**Work order**
Each entry has to be copied exactly, with nothing missed.

**Records shown**
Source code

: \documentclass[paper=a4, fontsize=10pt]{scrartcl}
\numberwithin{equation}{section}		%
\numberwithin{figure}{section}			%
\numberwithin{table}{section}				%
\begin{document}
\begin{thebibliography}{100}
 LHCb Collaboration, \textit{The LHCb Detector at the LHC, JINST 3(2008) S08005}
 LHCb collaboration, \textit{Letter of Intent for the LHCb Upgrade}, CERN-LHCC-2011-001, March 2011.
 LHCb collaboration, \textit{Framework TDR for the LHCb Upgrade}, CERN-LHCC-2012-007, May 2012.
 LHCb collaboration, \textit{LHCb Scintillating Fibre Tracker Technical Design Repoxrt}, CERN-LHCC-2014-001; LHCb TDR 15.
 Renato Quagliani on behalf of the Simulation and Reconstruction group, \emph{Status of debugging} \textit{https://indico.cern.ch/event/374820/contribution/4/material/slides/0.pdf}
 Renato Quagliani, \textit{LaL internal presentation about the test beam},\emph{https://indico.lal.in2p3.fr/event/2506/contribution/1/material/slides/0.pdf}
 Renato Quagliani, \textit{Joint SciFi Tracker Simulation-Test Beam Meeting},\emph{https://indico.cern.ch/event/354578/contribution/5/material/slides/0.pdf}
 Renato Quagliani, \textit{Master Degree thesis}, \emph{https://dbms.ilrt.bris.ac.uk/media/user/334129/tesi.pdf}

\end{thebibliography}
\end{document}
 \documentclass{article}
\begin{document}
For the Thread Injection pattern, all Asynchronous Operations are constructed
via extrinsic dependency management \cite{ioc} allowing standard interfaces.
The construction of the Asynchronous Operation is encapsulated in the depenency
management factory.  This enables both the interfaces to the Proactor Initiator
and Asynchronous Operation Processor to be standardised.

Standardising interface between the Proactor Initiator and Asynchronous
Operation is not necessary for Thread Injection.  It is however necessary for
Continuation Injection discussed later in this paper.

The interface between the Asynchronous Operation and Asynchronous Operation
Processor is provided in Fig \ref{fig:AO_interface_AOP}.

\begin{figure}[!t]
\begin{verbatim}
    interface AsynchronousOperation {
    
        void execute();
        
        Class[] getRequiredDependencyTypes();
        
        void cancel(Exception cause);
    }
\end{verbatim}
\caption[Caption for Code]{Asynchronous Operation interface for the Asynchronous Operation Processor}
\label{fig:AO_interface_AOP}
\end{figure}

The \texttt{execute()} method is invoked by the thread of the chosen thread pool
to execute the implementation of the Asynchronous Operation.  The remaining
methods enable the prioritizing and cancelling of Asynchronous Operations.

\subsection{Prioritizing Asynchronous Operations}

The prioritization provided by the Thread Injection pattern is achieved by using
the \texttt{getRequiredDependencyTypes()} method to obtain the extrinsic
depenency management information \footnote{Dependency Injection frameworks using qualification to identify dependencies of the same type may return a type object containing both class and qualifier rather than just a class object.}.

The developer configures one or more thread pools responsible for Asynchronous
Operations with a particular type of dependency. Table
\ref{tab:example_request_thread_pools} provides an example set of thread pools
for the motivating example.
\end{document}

**Result below**
Source code

: \documentclass[paper=a4, fontsize=10pt]{scrartcl}
\numberwithin{equation}{section}		%
\numberwithin{figure}{section}			%
\numberwithin{table}{section}				%
\begin{document}
\begin{thebibliography}{100}
 LHCb Collaboration, \textit{The LHCb Detector at the LHC, JINST 3(2008) S08005}
 LHCb collaboration, \textit{Letter of Intent for the LHCb Upgrade}, CERN-LHCC-2011-001, March 2011.
 LHCb collaboration, \textit{Framework TDR for the LHCb Upgrade}, CERN-LHCC-2012-007, May 2012.
 LHCb collaboration, \textit{LHCb Scintillating Fibre Tracker Technical Design Repoxrt}, CERN-LHCC-2014-001; LHCb TDR 15.
 Renato Quagliani on behalf of the Simulation and Reconstruction group, \emph{Status of debugging} \textit{https://indico.cern.ch/event/374820/contribution/4/material/slides/0.pdf}
 Renato Quagliani, \textit{LaL internal presentation about the test beam},\emph{https://indico.lal.in2p3.fr/event/2506/contribution/1/material/slides/0.pdf}
 Renato Quagliani, \textit{Joint SciFi Tracker Simulation-Test Beam Meeting},\emph{https://indico.cern.ch/event/354578/contribution/5/material/slides/0.pdf}
 Renato Quagliani, \textit{Master Degree thesis}, \emph{https://dbms.ilrt.bris.ac.uk/media/user/334129/tesi.pdf}

\end{thebibliography}
\end{document}
 \documentclass{article}
\begin{document}
For the Thread Injection pattern, all Asynchronous Operations are constructed
via extrinsic dependency management \cite{ioc} allowing standard interfaces.
The construction of the Asynchronous Operation is encapsulated in the depenency
management factory.  This enables both the interfaces to the Proactor Initiator
and Asynchronous Operation Processor to be standardised.

Standardising interface between the Proactor Initiator and Asynchronous
Operation is not necessary for Thread Injection.  It is however necessary for
Continuation Injection discussed later in this paper.

The interface between the Asynchronous Operation and Asynchronous Operation
Processor is provided in Fig \ref{fig:AO_interface_AOP}.

\begin{figure}[!t]
\begin{verbatim}
    interface AsynchronousOperation {
    
        void execute();
        
        Class[] getRequiredDependencyTypes();
        
        void cancel(Exception cause);
    }
\end{verbatim}
\caption[Caption for Code]{Asynchronous Operation interface for the Asynchronous Operation Processor}
\label{fig:AO_interface_AOP}
\end{figure}

The \texttt{execute()} method is invoked by the thread of the chosen thread pool
to execute the implementation of the Asynchronous Operation.  The remaining
methods enable the prioritizing and cancelling of Asynchronous Operations.

\subsection{Prioritizing Asynchronous Operations}

The prioritization provided by the Thread Injection pattern is achieved by using
the \texttt{getRequiredDependencyTypes()} method to obtain the extrinsic
depenency management information \footnote{Dependency Injection frameworks using qualification to identify dependencies of the same type may return a type object containing both class and qualifier rather than just a class object.}.

The developer configures one or more thread pools responsible for Asynchronous
Operations with a particular type of dependency. Table
\ref{tab:example_request_thread_pools} provides an example set of thread pools
for the motivating example.
\end{document}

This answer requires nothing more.